Dragon Naturally Speaking 8 Preferred

Rob Williams

Editor-in-Chief
Staff member
Moderator
There are literally tons of productivity software out there to be had. Some are applications that allow you to do specific things such as create documents, graphs, spreadsheets and do image editing. Others are used to improve your productivity by allowing you to have better control over the software you are using. Some increase the abilities of the software and some increase the abilities of the user. Today we're looking at one that does the latter.

After reading Matts review here, feel free to discuss it here!
 

Jakal

Tech Monkey
Doesn't Windows come with a talk-to-text converter? Or is that MS Word? Either way, I used that with about 5 minutes of "training" and it did a decent job. I don't use it, but played around with it a couple months back. It was kinda neat.

As far as the Dragon though, I don't have any experience with it. If what you've said is true, then I don't want to. Good try Matt.
 

madmat

Soup Nazi
Oh, it's decent enough and if you use standard english you're golden, I just happen to use brand names in a lot of the texts I write and it's horrible for that.
 

T-Shirt

E.M.I.
madmat said:
Oh, it's decent enough and if you use standard english you're golden, I just happen to use brand names in a lot of the texts I write and it's horrible for that.

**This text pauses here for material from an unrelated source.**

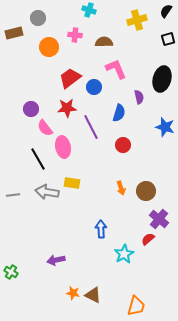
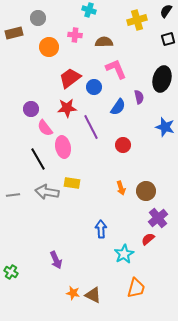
blue semicircle: moved 1 px left, 6 px up; rotated 18 degrees clockwise
purple cross: moved 1 px left, 1 px up; rotated 12 degrees clockwise
purple arrow: rotated 102 degrees counterclockwise
orange trapezoid: moved 18 px up
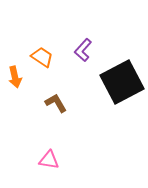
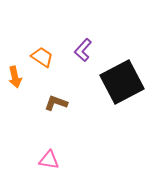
brown L-shape: rotated 40 degrees counterclockwise
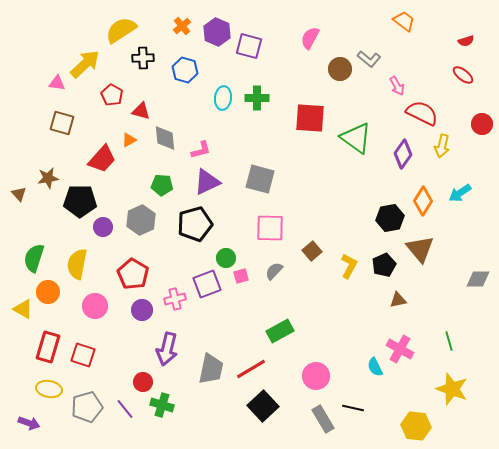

But it can learn (or at least older dragon versions could, I stopped upgrading at 6.x because the price was rising faster than the USEFULnew features.
 

T-Shirt

E.M.I.
I've never seen ANY recognition software, voice or handwriting that does everything perfect, I found just getting the majority of the text correct and then editing/search and replace did ok (as I said with older versions) and speeded up my work. (because I'm a poor/slow typist, and used to do lots of long reports) Early version of dragon (2&3) on really slow hareware produced excessiveerrors, but sometimes incredibly funny texts.